Six months ago Urban Outfitters (URBN) was a darling, with Free People -- and, again, Williams Sonoma analogue Anthropologie -- leading the way. Now, though, it's looking like a failed turnaround play, with its flagship store, Urban Outfitters, faltering badly.
Heck, we have retailers split month to month. J.C. Penney (JCP) was bad, but now it's good. Gap (GPS) was bad, now it's good. Sears (SHLD) is good, now it's bad -- or, at least, the restless, redeeming limited partners of Eddie Lampert's hedge fund might be thinking it is bad, as they are voting with their feet.
Oh and let's not forget that Wal-Mart (WMT), Target (TGT) and Kohl's (KSS) are missing badly while Costco (COST) is hitting it out of the park. Meanwhile Amazon (AMZN), well, is Amazon, meaning it's amazing.

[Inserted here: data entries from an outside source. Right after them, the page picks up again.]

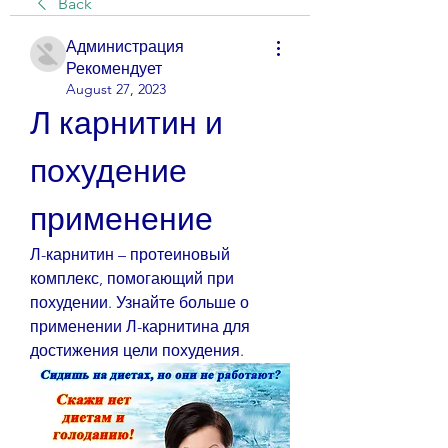
Back
Администрация
Рекомендует
August 27, 2023
Л карнитин и 
похудение 
применение
Л-карнитин – протеиновый 
комплекс, помогающий при 
похудении. Узнайте больше о 
применении Л-карнитина для 
достижения цели похудения.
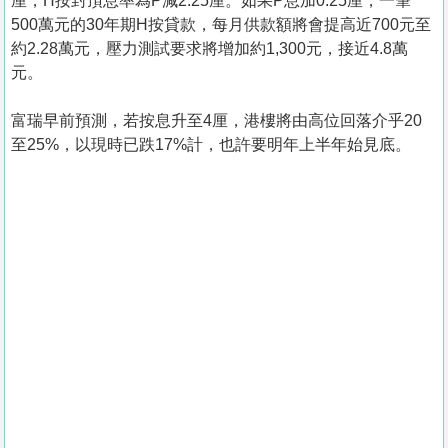
厘，H按封頂息率為P減2.25厘。如果P息加0.25厘，一筆
500萬元的30年期H按貸款，每月供款額將會提高近700元至
約2.28萬元，壓力測試要求將增加約1,300元，接近4.8萬
元。
富瑞早前預測，若按息升至4厘，港樓將由高位回落介乎20
至25%，以現時已跌17%計，也許要明年上半年始見底。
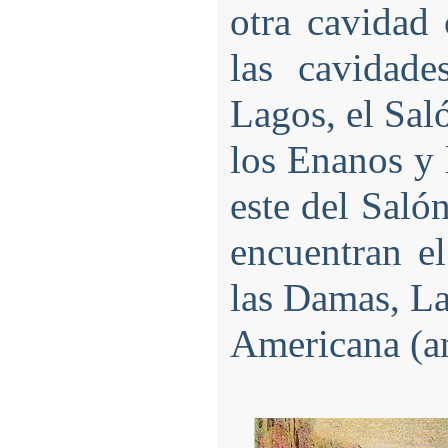
otra cavidad 
las cavidad
Lagos, el Saló
los Enanos y 
este del Salón
encuentran e
las Damas, La
Americana (an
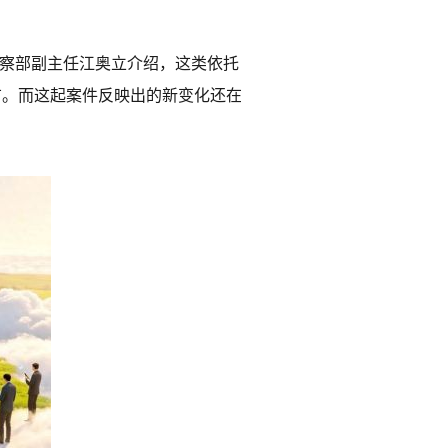
检察部副主任江奥立介绍，这类依托
广。而这起案件反映出的新变化还在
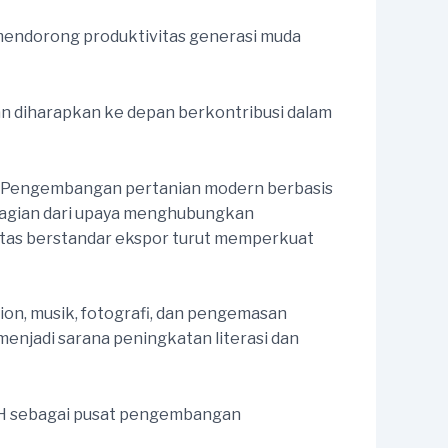
mendorong produktivitas generasi muda
 diharapkan ke depan berkontribusi dalam
l. Pengembangan pertanian modern berbasis
 bagian dari upaya menghubungkan
ualitas berstandar ekspor turut memperkuat
ion, musik, fotografi, dan pengemasan
 menjadi sarana peningkatan literasi dan
H sebagai pusat pengembangan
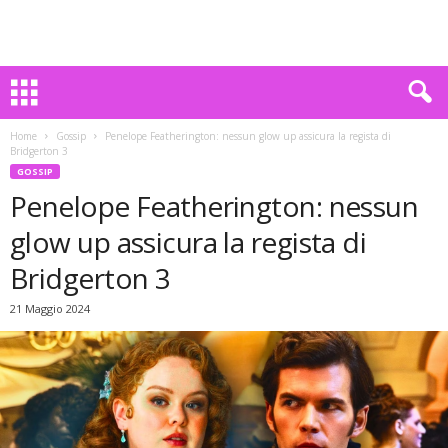
Home
Gossip
Penelope Featherington: nessun glow up assicura la regista di
Bridgerton 3
GOSSIP
Penelope Featherington: nessun
glow up assicura la regista di
Bridgerton 3
21 Maggio 2024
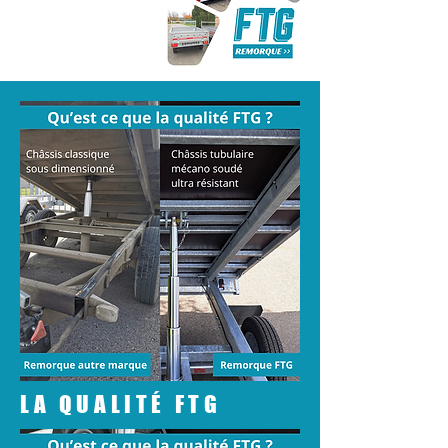
LA QUALITÉ FTG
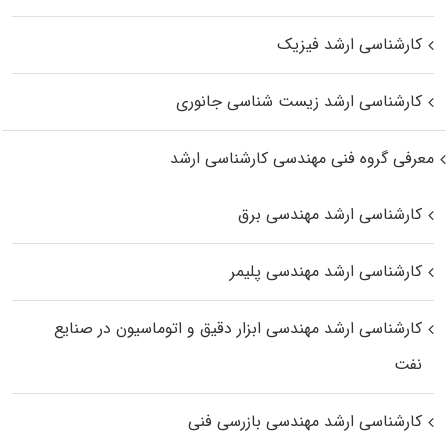
کارشناسی ارشد فیزیک
کارشناسی ارشد زیست‌ شناسی جانوری
معرفی گروه فنی مهندسی کارشناسی ارشد
کارشناسی ارشد مهندسی برق
کارشناسی ارشد مهندسی پلیمر
کارشناسی ارشد مهندسی ابزار دقیق و اتوماسیون در صنایع
نفت
کارشناسی ارشد مهندسی بازرسی فنی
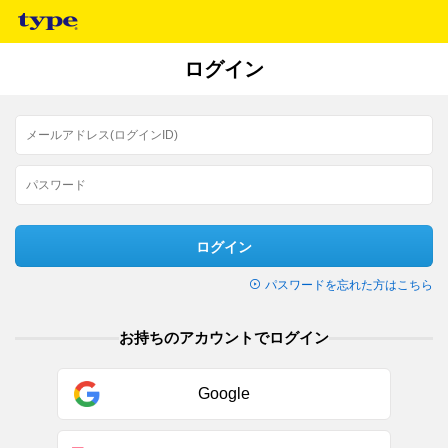
ログイン
ログイン
パスワードを忘れた方はこちら
お持ちのアカウントでログイン
Google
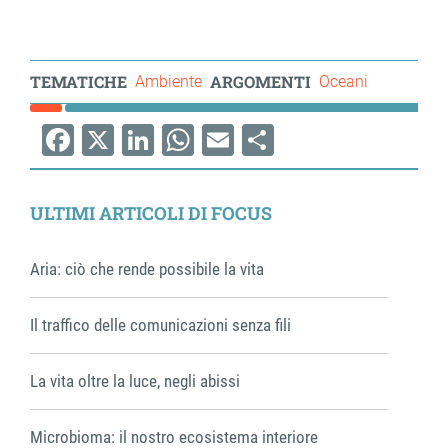
TEMATICHE
ARGOMENTI
Ambiente
Oceani
Facebook
X
LinkedIn
WhatsApp
Email
Share
ULTIMI ARTICOLI DI FOCUS
Aria: ciò che rende possibile la vita
Il traffico delle comunicazioni senza fili
La vita oltre la luce, negli abissi
Microbioma: il nostro ecosistema interiore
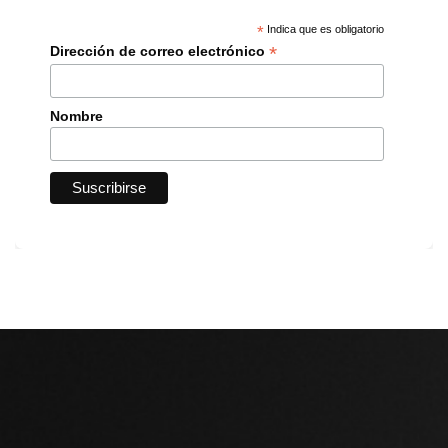
*
Indica que es obligatorio
*
Dirección de correo electrónico
Nombre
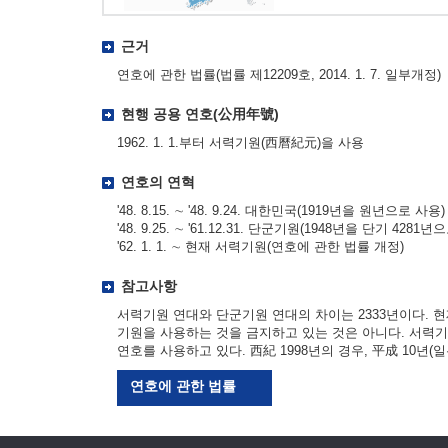
근거
연호에 관한 법률(법률 제12209호, 2014. 1. 7. 일부개정)
현행 공용 연호(公用年號)
1962. 1. 1.부터 서력기원(西曆紀元)을 사용
연호의 연혁
'48. 8.15. ∼ '48. 9.24. 대한민국(1919년을 원년으로 사용)
'48. 9.25. ∼ '61.12.31. 단군기원(1948년을 단기 4281년
'62. 1. 1. ∼ 현재 서력기원(연호에 관한 법률 개정)
참고사항
서력기원 연대와 단군기원 연대의 차이는 2333년이다. 
기원을 사용하는 것을 금지하고 있는 것은 아니다. 서력
연호를 사용하고 있다. 西紀 1998년의 경우, 平成 10년(일본
연호에 관한 법률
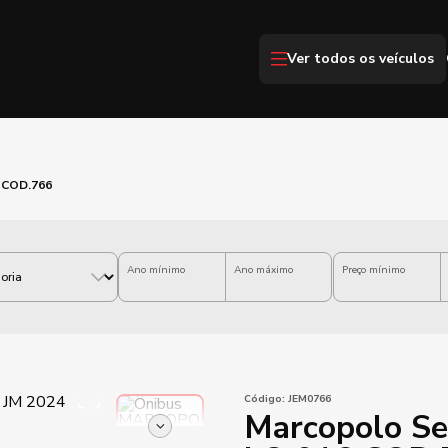
Ver todos os veículos
6 COD.766
Ano mínimo
Ano máximo
Preço mínimo
Código:
JEM0766
Marcopolo Se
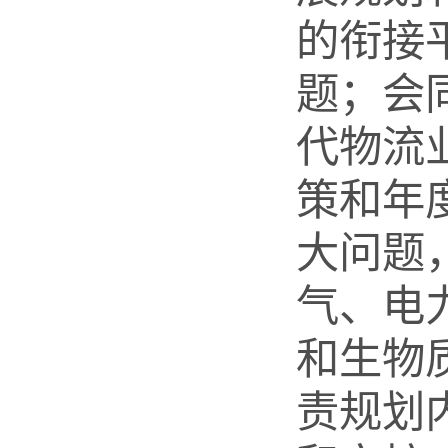
的衔接
题；会
代物流
策和年
大问题
气、电
和生物
责规划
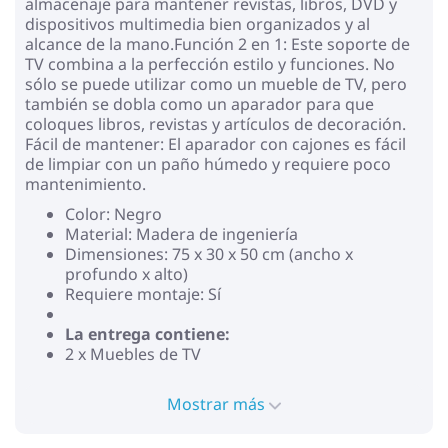
almacenaje para mantener revistas, libros, DVD y
dispositivos multimedia bien organizados y al
alcance de la mano.Función 2 en 1: Este soporte de
TV combina a la perfección estilo y funciones. No
sólo se puede utilizar como un mueble de TV, pero
también se dobla como un aparador para que
coloques libros, revistas y artículos de decoración.
Fácil de mantener: El aparador con cajones es fácil
de limpiar con un paño húmedo y requiere poco
mantenimiento.
Color: Negro
Material: Madera de ingeniería
Dimensiones: 75 x 30 x 50 cm (ancho x
profundo x alto)
Requiere montaje: Sí
La entrega contiene:
2 x Muebles de TV
Mostrar más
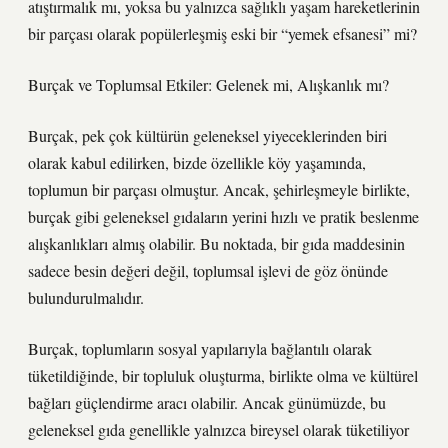
atıştırmalık mı, yoksa bu yalnızca sağlıklı yaşam hareketlerinin
bir parçası olarak popülerleşmiş eski bir “yemek efsanesi” mi?
Burçak ve Toplumsal Etkiler: Gelenek mi, Alışkanlık mı?
Burçak, pek çok kültürün geleneksel yiyeceklerinden biri
olarak kabul edilirken, bizde özellikle köy yaşamında,
toplumun bir parçası olmuştur. Ancak, şehirleşmeyle birlikte,
burçak gibi geleneksel gıdaların yerini hızlı ve pratik beslenme
alışkanlıkları almış olabilir. Bu noktada, bir gıda maddesinin
sadece besin değeri değil, toplumsal işlevi de göz önünde
bulundurulmalıdır.
Burçak, toplumların sosyal yapılarıyla bağlantılı olarak
tüketildiğinde, bir topluluk oluşturma, birlikte olma ve kültürel
bağları güçlendirme aracı olabilir. Ancak günümüzde, bu
geleneksel gıda genellikle yalnızca bireysel olarak tüketiliyor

The conundrum extends to hard goods: GameStop (GME) and Best Buy (BBY) seem to have run out of gas. But have they? GameStop derisked itself with lowered expectations, but the stock has kept going down since then. Best Buy feels overrecommended. Is there really anyone left to recommend?
It's just a vicious minefield, and I don't know anyone who has been able to navigate it.
Perhaps the best thing to do is to just stay away from the darned thing until we get some clarity.
That is if there is any clarity to be had.
At the time of publication, Action Alerts PLUS, which Cramer co-manages as a charitable trust, was long COST and TJX.